The rally will take place against the backdrop of protests in the United States against racism and police brutality caused by the death of George Floyd, a black man who died in police custody in Minneapolis on May 25 after a white officer knelt down. around the neck for almost nine minutes. The officer was dismissed and charged with second degree murder.
Fox News interviewer Harris Faulkner, who is black, later said she was unsure if Trump was aware of Tulsa’s painful story for African Americans because his questions in the interview, held Thursday, focused on the June 19 date of the rally.
“This is not just a nod to the white supremacists – he throws them a welcome party,” US Senator Kamala Harris, presidential candidate for Democratic candidate Joe Biden, wrote on Twitter on Thursday.
Trump, who rejected calls to rename US military bases named after Confederate military figures this week, said in a Fox News interview that what Lincoln did was “questionable”, but was halted before to be able to elaborate.
“I think I have done more for the black community than any other president. And let us pass by Abraham Lincoln because he has done good, although that is always debatable. You know, in d ‘In other words, the end result,’ said Trump without explanation.
Faulkner then spoke to him saying, “But we are free, Mr. President. He has done pretty well.”

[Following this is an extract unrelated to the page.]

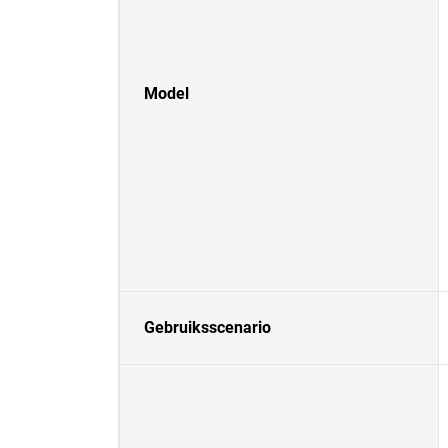
Model
Gebruiksscenario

“We are free. You understand what I mean. I’m going to let Abe go – Honest Abe as we call him,” replied Trump.
Democrats and other critics have accused Trump of stoking racial divisions.
The president said at the Floyd protests in which looting took place in some cities that “when the looting begins, the shooting begins.” Trump told Fox News that he was unaware that this phrase came from a white segregator who was mayor of Miami in the 1960s.
On Thursday, the Republican Party scheduled Trump’s speech to officially accept his presidential nomination for August 27 in Jacksonville, Florida.
This day will mark the 60th anniversary of what is known as “the handle of the ax on Saturday”, when a white crowd brandishing ax handles started a riot against young blacks who were trying to order food from a Whites-only breakfast counter in Jacksonville.
(With the exception of the title, this story was not edited by GalacticGaming staff and is published from a syndicated feed.)